Why is the EQUAL Act stuck in Congress?
Honestly, I have no idea. We’re currently wading through a peculiar political environment. Both parties control (or, more accurately, are about to control) part but not all of Congress.
In addition to splitting control in the legislative branch, both parties share control in the rest of the government, too. On the one hand, President Biden is obviously president, which means the Democratic Party controls the executive branch. On the other, Republicans control the U.S. Supreme Court (even though saying that a political party controls the Supreme Court seems to be off limits to most of the media and political world).
What we have left, then, is often a stalemate in politics except for in those situations in which the Supreme Court enforces its will over that of the other branches.
In a political environment where stalemates are common, making progress on something with as much widespread, bipartisan support as the EQUAL Act seems as uncontroversial as it is easy. But that progress isn’t happening. Why?
It’s hard to understand — not because it’s complicated, but because opposition to the EQUAL Act simply isn’t out there. Spend a few minutes looking up why the EQUAL Act is dangerous or who opposes it, and you’ll find yourself empty-handed. Sure, there are lawmakers who rely on misleading claims to oppose pretty much all criminal justice reform (and sometimes forget who is to blame for it). And then there are also politicians who want to execute all drug offenders.
But when it comes to the EQUAL Act, specific opposition is literally hard to find.
Is all criminal justice reform doomed?
The EQUAL Act passed in the House by a lot: 361-66. It also has bipartisan support in Congress and enough legislative cosponsors in the U.S. Senate to hop the filibuster hurdle with ease. President Biden has already came out in support of it. And, perhaps most importantly, almost nine out of every ten Americans support it.
With all of that support behind it, the EQUAL Act fell flat in the U.S. Senate. And, over the past year, it has barely been able to to stand up. It’s easy to see what happened with the EQUAL Act over the past year and feel like it’s doomed. Frankly, it’s easy to see what happened with the EQUAL Act over the past year and feel like all criminal justice reform is doomed. There’s no guarantee that this feeling won’t be right. But there’s still a little bit of hope.

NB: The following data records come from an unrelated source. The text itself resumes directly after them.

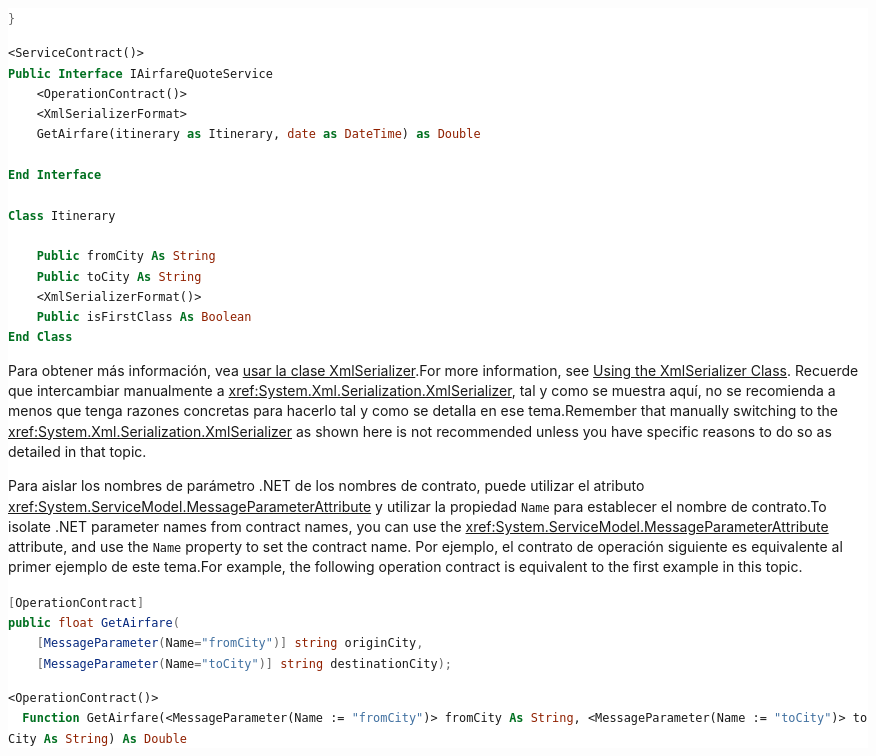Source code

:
 ```csharp  
}  
```  
  
```vb  
<ServiceContract()>  
Public Interface IAirfareQuoteService  
    <OperationContract()>  
    <XmlSerializerFormat>  
    GetAirfare(itinerary as Itinerary, date as DateTime) as Double  
  
End Interface  
  
Class Itinerary  
  
    Public fromCity As String  
    Public toCity As String  
    <XmlSerializerFormat()>  
    Public isFirstClass As Boolean  
End Class  
```  
  
 <span data-ttu-id="78553-125">Para obtener más información, vea [usar la clase XmlSerializer](using-the-xmlserializer-class.md).</span><span class="sxs-lookup"><span data-stu-id="78553-125">For more information, see [Using the XmlSerializer Class](using-the-xmlserializer-class.md).</span></span> <span data-ttu-id="78553-126">Recuerde que intercambiar manualmente a <xref:System.Xml.Serialization.XmlSerializer>, tal y como se muestra aquí, no se recomienda a menos que tenga razones concretas para hacerlo tal y como se detalla en ese tema.</span><span class="sxs-lookup"><span data-stu-id="78553-126">Remember that manually switching to the <xref:System.Xml.Serialization.XmlSerializer> as shown here is not recommended unless you have specific reasons to do so as detailed in that topic.</span></span>  
  
 <span data-ttu-id="78553-127">Para aislar los nombres de parámetro .NET de los nombres de contrato, puede utilizar el atributo <xref:System.ServiceModel.MessageParameterAttribute> y utilizar la propiedad `Name` para establecer el nombre de contrato.</span><span class="sxs-lookup"><span data-stu-id="78553-127">To isolate .NET parameter names from contract names, you can use the <xref:System.ServiceModel.MessageParameterAttribute> attribute, and use the `Name` property to set the contract name.</span></span> <span data-ttu-id="78553-128">Por ejemplo, el contrato de operación siguiente es equivalente al primer ejemplo de este tema.</span><span class="sxs-lookup"><span data-stu-id="78553-128">For example, the following operation contract is equivalent to the first example in this topic.</span></span>  
  
```csharp  
[OperationContract]  
public float GetAirfare(  
    [MessageParameter(Name="fromCity")] string originCity,  
    [MessageParameter(Name="toCity")] string destinationCity);  
```  
  
```vb  
<OperationContract()>  
  Function GetAirfare(<MessageParameter(Name := "fromCity")> fromCity As String, <MessageParameter(Name := "toCity")> toCity As String) As Double  
```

According to a comment that Udi Ofer, the John L. Weinberg Visiting Professor and Lecturer of Public and International Affairs and the founding director of the Policy Advocacy Clinic at Princeton SPIA, made about the impact of the midterm elections, legislation like the EQUAL Act has a shot during the current lame duck session. Ofer said he “can see some popular bipartisan reforms pass Congress, including on criminal justice reform,” during “the lame duck session[.]” “The EQUAL Act, which would end the sentencing disparities between crack and powder cocaine, has more than 10 Republican co-sponsors in the Senate so it can withstand a filibuster and seems ripe for some action this lame duck session,” he said. “Same could hold true for federal marijuana reform.”
Will Ofer be right? Or will the lack of progress that has defined the last year continue to carry the day? For now, your guess is as good as mine.